+++ Data for analysis

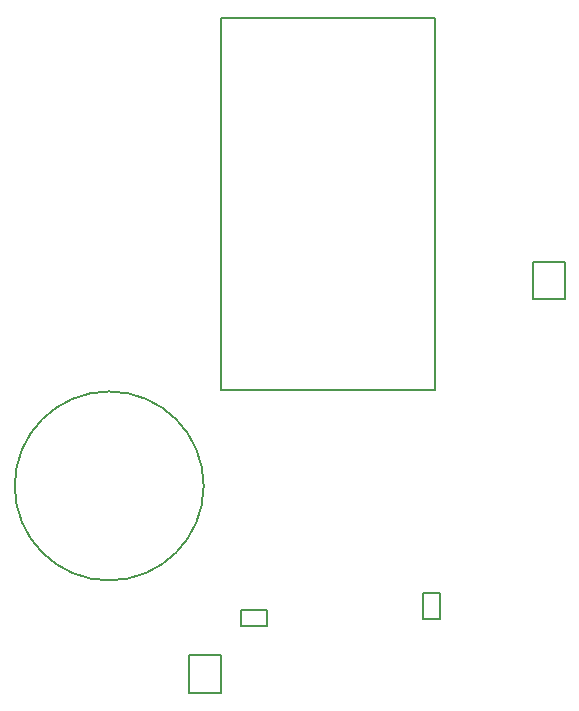
<source format=gbr>
%TF.GenerationSoftware,Altium Limited,Altium Designer,22.1.2 (22)*%
G04 Layer_Color=8388736*
%FSLAX45Y45*%
%MOMM*%
%TF.SameCoordinates,487542E7-F005-4C77-86B1-A0AEE8F943D7*%
%TF.FilePolarity,Positive*%
%TF.FileFunction,Other,Top_3D_Body*%
%TF.Part,Single*%
G01*
G75*
%TA.AperFunction,NonConductor*%
%ADD46C,0.20000*%
%ADD47C,0.15000*%
D46*
X8720700Y8915100D02*
X10530700D01*
Y5765100D02*
Y8915100D01*
X8720700Y5765100D02*
X10530700D01*
X8720700D02*
Y8915100D01*
X11358500Y6532900D02*
Y6852900D01*
X11628500D01*
Y6532900D02*
Y6852900D01*
X11358500Y6532900D02*
X11628500D01*
X8450200Y3200600D02*
Y3520600D01*
X8720200D01*
Y3200600D02*
Y3520600D01*
X8450200Y3200600D02*
X8720200D01*
X10432900Y3827000D02*
X10572900D01*
Y4047000D01*
X10432900D02*
X10572900D01*
X10432900Y3827000D02*
Y4047000D01*
X8885700Y3765400D02*
Y3905400D01*
Y3765400D02*
X9105700D01*
Y3905400D01*
X8885700D02*
X9105700D01*
D47*
X8572400Y4953000D02*
G03*
X8572400Y4953000I-800000J0D01*
G01*
%TF.MD5,953ebd841cf419a56731b50fb40742b3*%
M02*

</source>
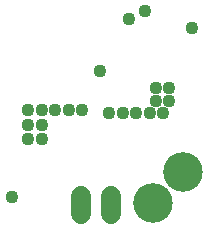
<source format=gbs>
G75*
%MOIN*%
%OFA0B0*%
%FSLAX25Y25*%
%IPPOS*%
%LPD*%
%AMOC8*
5,1,8,0,0,1.08239X$1,22.5*
%
%ADD10C,0.13198*%
%ADD11C,0.05906*%
%ADD12C,0.06506*%
%ADD13C,0.03762*%
%ADD14C,0.04362*%
D10*
X0068550Y0020172D03*
X0078803Y0030425D03*
D11*
X0054500Y0022453D02*
X0054500Y0016547D01*
X0044500Y0016547D02*
X0044500Y0022453D01*
D12*
X0054500Y0022453D02*
X0054500Y0016547D01*
X0044500Y0016547D02*
X0044500Y0022453D01*
D13*
X0060500Y0081400D03*
X0051000Y0064000D03*
X0066000Y0084000D03*
X0081500Y0078500D03*
X0021500Y0022000D03*
X0027000Y0051000D03*
X0031500Y0051000D03*
X0036000Y0051000D03*
X0040500Y0051000D03*
X0045000Y0051000D03*
X0027000Y0046000D03*
X0031500Y0046000D03*
X0027000Y0041500D03*
X0031500Y0041500D03*
X0054000Y0050000D03*
X0058500Y0050000D03*
X0063000Y0050000D03*
X0067500Y0050000D03*
X0072000Y0050000D03*
X0074000Y0054000D03*
X0069500Y0054000D03*
X0069500Y0058500D03*
X0074000Y0058500D03*
D14*
X0060500Y0081400D03*
X0051000Y0064000D03*
X0066000Y0084000D03*
X0081500Y0078500D03*
X0021500Y0022000D03*
X0027000Y0051000D03*
X0031500Y0051000D03*
X0036000Y0051000D03*
X0040500Y0051000D03*
X0045000Y0051000D03*
X0027000Y0046000D03*
X0031500Y0046000D03*
X0027000Y0041500D03*
X0031500Y0041500D03*
X0054000Y0050000D03*
X0058500Y0050000D03*
X0063000Y0050000D03*
X0067500Y0050000D03*
X0072000Y0050000D03*
X0074000Y0054000D03*
X0069500Y0054000D03*
X0069500Y0058500D03*
X0074000Y0058500D03*
M02*

</source>
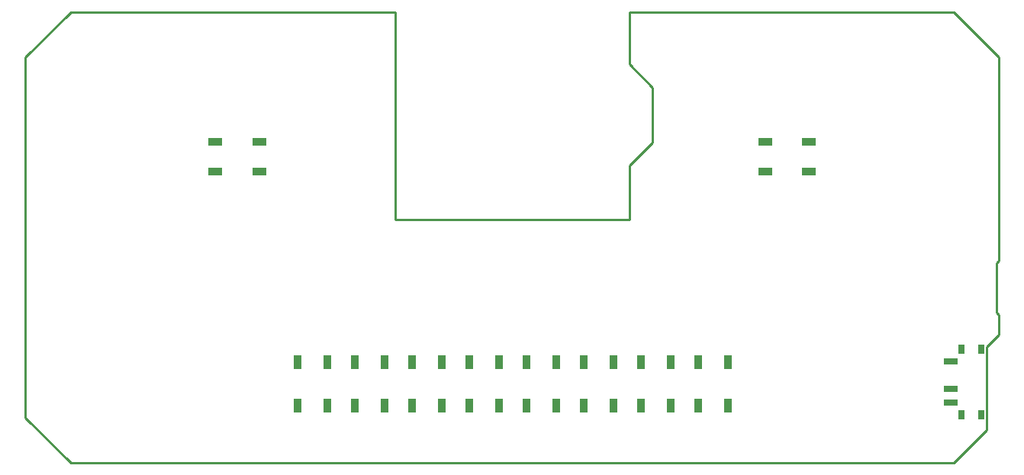
<source format=gbr>
%TF.GenerationSoftware,KiCad,Pcbnew,9.0.0*%
%TF.CreationDate,2025-04-22T12:37:31+01:00*%
%TF.ProjectId,FED3_v7.3,46454433-5f76-4372-9e33-2e6b69636164,rev?*%
%TF.SameCoordinates,Original*%
%TF.FileFunction,Paste,Bot*%
%TF.FilePolarity,Positive*%
%FSLAX46Y46*%
G04 Gerber Fmt 4.6, Leading zero omitted, Abs format (unit mm)*
G04 Created by KiCad (PCBNEW 9.0.0) date 2025-04-22 12:37:31*
%MOMM*%
%LPD*%
G01*
G04 APERTURE LIST*
%ADD10R,1.500000X0.900000*%
%ADD11R,0.900000X1.500000*%
%ADD12R,1.500000X0.700000*%
%ADD13R,0.800000X1.000000*%
%TA.AperFunction,Profile*%
%ADD14C,0.250000*%
%TD*%
G04 APERTURE END LIST*
D10*
%TO.C,LED10*%
X176551100Y-97650400D03*
X176551100Y-94350400D03*
X181451100Y-94350400D03*
X181451100Y-97650400D03*
%TD*%
D11*
%TO.C,LED4*%
X153351900Y-123716000D03*
X150051900Y-123716000D03*
X150051900Y-118816000D03*
X153351900Y-118816000D03*
%TD*%
D12*
%TO.C,SW1*%
X197200000Y-118800000D03*
X197200000Y-121800000D03*
X197200000Y-123300000D03*
D13*
X198350000Y-117400000D03*
X200550000Y-117400000D03*
X200550000Y-124700000D03*
X198350000Y-124700000D03*
%TD*%
D10*
%TO.C,LED9*%
X115551100Y-97650400D03*
X115551100Y-94350400D03*
X120451100Y-94350400D03*
X120451100Y-97650400D03*
%TD*%
D11*
%TO.C,LED8*%
X127951900Y-123716000D03*
X124651900Y-123716000D03*
X124651900Y-118816000D03*
X127951900Y-118816000D03*
%TD*%
%TO.C,LED3*%
X159701900Y-123716000D03*
X156401900Y-123716000D03*
X156401900Y-118816000D03*
X159701900Y-118816000D03*
%TD*%
%TO.C,LED1*%
X172401900Y-123716000D03*
X169101900Y-123716000D03*
X169101900Y-118816000D03*
X172401900Y-118816000D03*
%TD*%
%TO.C,LED2*%
X166051900Y-123716000D03*
X162751900Y-123716000D03*
X162751900Y-118816000D03*
X166051900Y-118816000D03*
%TD*%
%TO.C,LED6*%
X140651900Y-123716000D03*
X137351900Y-123716000D03*
X137351900Y-118816000D03*
X140651900Y-118816000D03*
%TD*%
%TO.C,LED7*%
X134301900Y-123716000D03*
X131001900Y-123716000D03*
X131001900Y-118816000D03*
X134301900Y-118816000D03*
%TD*%
%TO.C,LED5*%
X147001900Y-123716000D03*
X143701900Y-123716000D03*
X143701900Y-118816000D03*
X147001900Y-118816000D03*
%TD*%
D14*
X201101100Y-126403600D02*
X201101100Y-117203600D01*
X161501100Y-103003600D02*
X135501100Y-103003600D01*
X161501100Y-80003600D02*
X161501100Y-85751600D01*
X161501100Y-85751600D02*
X164097100Y-88347600D01*
X99501100Y-80003600D02*
X94501100Y-85003600D01*
X202221100Y-107883600D02*
X202501100Y-107603600D01*
X202501100Y-85003600D02*
X197501100Y-80003600D01*
X202221100Y-113323600D02*
X202221100Y-107883600D01*
X202501100Y-107603600D02*
X202501100Y-85003600D01*
X161501100Y-96983600D02*
X161501100Y-103003600D01*
X202501100Y-113603600D02*
X202221100Y-113323600D01*
X135501100Y-103003600D02*
X135501100Y-80003600D01*
X94501100Y-125003600D02*
X99501100Y-130003600D01*
X164097100Y-88347600D02*
X164097100Y-94443600D01*
X197501100Y-130003600D02*
X201101100Y-126403600D01*
X197501100Y-80003600D02*
X161501100Y-80003600D01*
X202501100Y-115803600D02*
X202501100Y-113603600D01*
X94501100Y-85003600D02*
X94501100Y-125003600D01*
X99501100Y-130003600D02*
X197501100Y-130003600D01*
X164097100Y-94443600D02*
X161501100Y-96983600D01*
X201101100Y-117203600D02*
X202501100Y-115803600D01*
X135501100Y-80003600D02*
X99501100Y-80003600D01*
M02*

</source>
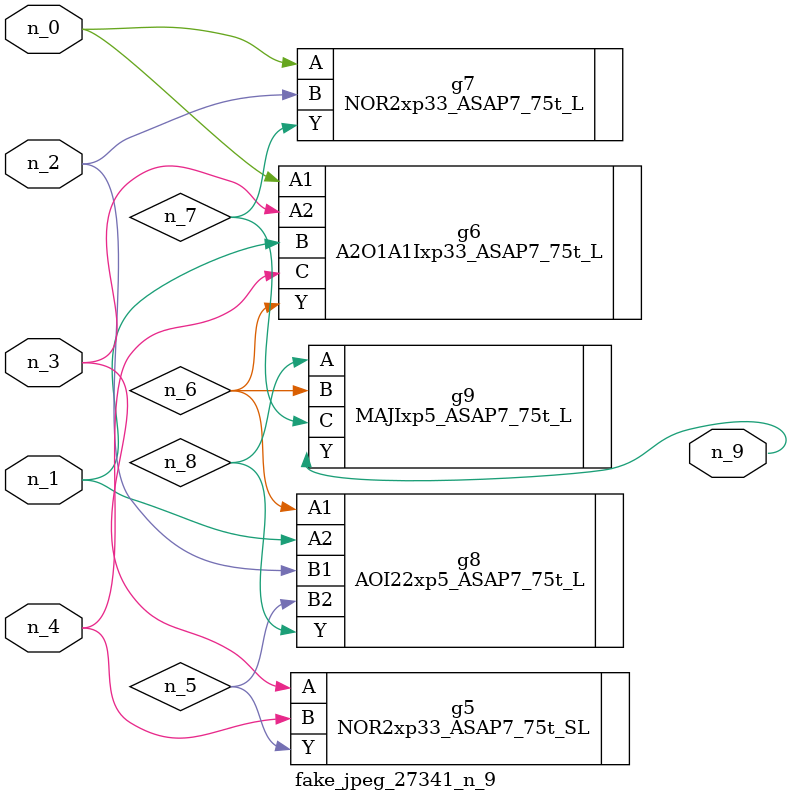
<source format=v>
module fake_jpeg_27341_n_9 (n_3, n_2, n_1, n_0, n_4, n_9);

input n_3;
input n_2;
input n_1;
input n_0;
input n_4;

output n_9;

wire n_8;
wire n_6;
wire n_5;
wire n_7;

NOR2xp33_ASAP7_75t_SL g5 ( 
.A(n_3),
.B(n_4),
.Y(n_5)
);

A2O1A1Ixp33_ASAP7_75t_L g6 ( 
.A1(n_0),
.A2(n_3),
.B(n_1),
.C(n_4),
.Y(n_6)
);

NOR2xp33_ASAP7_75t_L g7 ( 
.A(n_0),
.B(n_2),
.Y(n_7)
);

AOI22xp5_ASAP7_75t_L g8 ( 
.A1(n_6),
.A2(n_1),
.B1(n_2),
.B2(n_5),
.Y(n_8)
);

MAJIxp5_ASAP7_75t_L g9 ( 
.A(n_8),
.B(n_6),
.C(n_7),
.Y(n_9)
);


endmodule
</source>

++++++

When a line contains the string "format", copy it from the records.

### Solution
<source format=gbr>
<source format=gbs>
<source format=gbr>
G04 Gerber Fmt 4.6, Leading zero omitted, Abs format (unit mm)*
<source format=v>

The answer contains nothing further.